(Data items)
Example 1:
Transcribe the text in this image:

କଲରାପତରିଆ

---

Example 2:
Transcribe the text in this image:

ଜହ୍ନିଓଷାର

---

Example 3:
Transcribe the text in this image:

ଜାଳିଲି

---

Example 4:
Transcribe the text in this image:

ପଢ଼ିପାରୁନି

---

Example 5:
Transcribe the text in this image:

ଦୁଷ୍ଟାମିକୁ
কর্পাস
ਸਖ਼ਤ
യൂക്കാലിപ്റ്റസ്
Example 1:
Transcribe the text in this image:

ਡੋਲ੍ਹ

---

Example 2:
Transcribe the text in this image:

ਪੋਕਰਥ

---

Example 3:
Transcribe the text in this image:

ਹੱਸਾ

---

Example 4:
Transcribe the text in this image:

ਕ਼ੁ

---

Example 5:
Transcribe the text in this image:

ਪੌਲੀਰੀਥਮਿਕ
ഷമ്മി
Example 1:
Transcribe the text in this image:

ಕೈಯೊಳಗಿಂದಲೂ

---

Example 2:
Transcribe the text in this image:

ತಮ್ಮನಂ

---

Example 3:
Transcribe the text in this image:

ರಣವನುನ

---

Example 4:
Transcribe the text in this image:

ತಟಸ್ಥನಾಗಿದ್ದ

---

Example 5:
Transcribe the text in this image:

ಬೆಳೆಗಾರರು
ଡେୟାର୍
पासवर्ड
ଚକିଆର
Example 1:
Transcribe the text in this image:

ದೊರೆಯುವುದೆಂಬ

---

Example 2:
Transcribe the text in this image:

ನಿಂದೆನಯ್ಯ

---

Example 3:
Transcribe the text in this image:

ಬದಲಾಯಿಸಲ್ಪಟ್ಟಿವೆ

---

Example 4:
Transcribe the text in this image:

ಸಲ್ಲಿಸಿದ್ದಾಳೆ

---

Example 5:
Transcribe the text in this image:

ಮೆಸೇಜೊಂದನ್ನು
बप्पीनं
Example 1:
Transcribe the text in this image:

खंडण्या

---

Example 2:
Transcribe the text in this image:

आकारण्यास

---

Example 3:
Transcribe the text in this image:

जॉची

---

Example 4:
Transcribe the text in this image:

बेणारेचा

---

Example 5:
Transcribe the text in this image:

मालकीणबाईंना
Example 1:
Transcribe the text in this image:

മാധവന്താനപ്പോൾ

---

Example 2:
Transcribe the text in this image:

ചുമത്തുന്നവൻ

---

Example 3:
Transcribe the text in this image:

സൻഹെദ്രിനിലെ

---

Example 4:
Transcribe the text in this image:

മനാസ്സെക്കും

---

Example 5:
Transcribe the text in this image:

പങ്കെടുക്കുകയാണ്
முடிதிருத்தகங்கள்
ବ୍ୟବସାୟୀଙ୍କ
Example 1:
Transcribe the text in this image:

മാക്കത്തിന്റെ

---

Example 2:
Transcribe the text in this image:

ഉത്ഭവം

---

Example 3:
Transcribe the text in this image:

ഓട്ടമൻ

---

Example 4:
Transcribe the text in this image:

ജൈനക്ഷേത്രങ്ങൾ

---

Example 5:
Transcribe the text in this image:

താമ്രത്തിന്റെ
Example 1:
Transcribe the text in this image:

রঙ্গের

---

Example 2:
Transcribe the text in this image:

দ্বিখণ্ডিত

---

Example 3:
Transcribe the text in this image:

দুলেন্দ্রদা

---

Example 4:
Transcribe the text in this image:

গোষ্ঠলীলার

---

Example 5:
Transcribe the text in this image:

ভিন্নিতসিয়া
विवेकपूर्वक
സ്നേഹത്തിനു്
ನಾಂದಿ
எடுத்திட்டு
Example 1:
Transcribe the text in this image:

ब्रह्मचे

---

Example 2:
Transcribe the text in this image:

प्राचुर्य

_Work to complete:_ Give the data again. Keep every line identical.

_Solution:_
Example 1:
Transcribe the text in this image:

କଲରାପତରିଆ

---

Example 2:
Transcribe the text in this image:

ଜହ୍ନିଓଷାର

---

Example 3:
Transcribe the text in this image:

ଜାଳିଲି

---

Example 4:
Transcribe the text in this image:

ପଢ଼ିପାରୁନି

---

Example 5:
Transcribe the text in this image:

ଦୁଷ୍ଟାମିକୁ
কর্পাস
ਸਖ਼ਤ
യൂക്കാലിപ്റ്റസ്
Example 1:
Transcribe the text in this image:

ਡੋਲ੍ਹ

---

Example 2:
Transcribe the text in this image:

ਪੋਕਰਥ

---

Example 3:
Transcribe the text in this image:

ਹੱਸਾ

---

Example 4:
Transcribe the text in this image:

ਕ਼ੁ

---

Example 5:
Transcribe the text in this image:

ਪੌਲੀਰੀਥਮਿਕ
ഷമ്മി
Example 1:
Transcribe the text in this image:

ಕೈಯೊಳಗಿಂದಲೂ

---

Example 2:
Transcribe the text in this image:

ತಮ್ಮನಂ

---

Example 3:
Transcribe the text in this image:

ರಣವನುನ

---

Example 4:
Transcribe the text in this image:

ತಟಸ್ಥನಾಗಿದ್ದ

---

Example 5:
Transcribe the text in this image:

ಬೆಳೆಗಾರರು
ଡେୟାର୍
पासवर्ड
ଚକିଆର
Example 1:
Transcribe the text in this image:

ದೊರೆಯುವುದೆಂಬ

---

Example 2:
Transcribe the text in this image:

ನಿಂದೆನಯ್ಯ

---

Example 3:
Transcribe the text in this image:

ಬದಲಾಯಿಸಲ್ಪಟ್ಟಿವೆ

---

Example 4:
Transcribe the text in this image:

ಸಲ್ಲಿಸಿದ್ದಾಳೆ

---

Example 5:
Transcribe the text in this image:

ಮೆಸೇಜೊಂದನ್ನು
बप्पीनं
Example 1:
Transcribe the text in this image:

खंडण्या

---

Example 2:
Transcribe the text in this image:

आकारण्यास

---

Example 3:
Transcribe the text in this image:

जॉची

---

Example 4:
Transcribe the text in this image:

बेणारेचा

---

Example 5:
Transcribe the text in this image:

मालकीणबाईंना
Example 1:
Transcribe the text in this image:

മാധവന്താനപ്പോൾ

---

Example 2:
Transcribe the text in this image:

ചുമത്തുന്നവൻ

---

Example 3:
Transcribe the text in this image:

സൻഹെദ്രിനിലെ

---

Example 4:
Transcribe the text in this image:

മനാസ്സെക്കും

---

Example 5:
Transcribe the text in this image:

പങ്കെടുക്കുകയാണ്
முடிதிருத்தகங்கள்
ବ୍ୟବସାୟୀଙ୍କ
Example 1:
Transcribe the text in this image:

മാക്കത്തിന്റെ

---

Example 2:
Transcribe the text in this image:

ഉത്ഭവം

---

Example 3:
Transcribe the text in this image:

ഓട്ടമൻ

---

Example 4:
Transcribe the text in this image:

ജൈനക്ഷേത്രങ്ങൾ

---

Example 5:
Transcribe the text in this image:

താമ്രത്തിന്റെ
Example 1:
Transcribe the text in this image:

রঙ্গের

---

Example 2:
Transcribe the text in this image:

দ্বিখণ্ডিত

---

Example 3:
Transcribe the text in this image:

দুলেন্দ্রদা

---

Example 4:
Transcribe the text in this image:

গোষ্ঠলীলার

---

Example 5:
Transcribe the text in this image:

ভিন্নিতসিয়া
विवेकपूर्वक
സ്നേഹത്തിനു്
ನಾಂದಿ
எடுத்திட்டு
Example 1:
Transcribe the text in this image:

ब्रह्मचे

---

Example 2:
Transcribe the text in this image:

प्राचुर्य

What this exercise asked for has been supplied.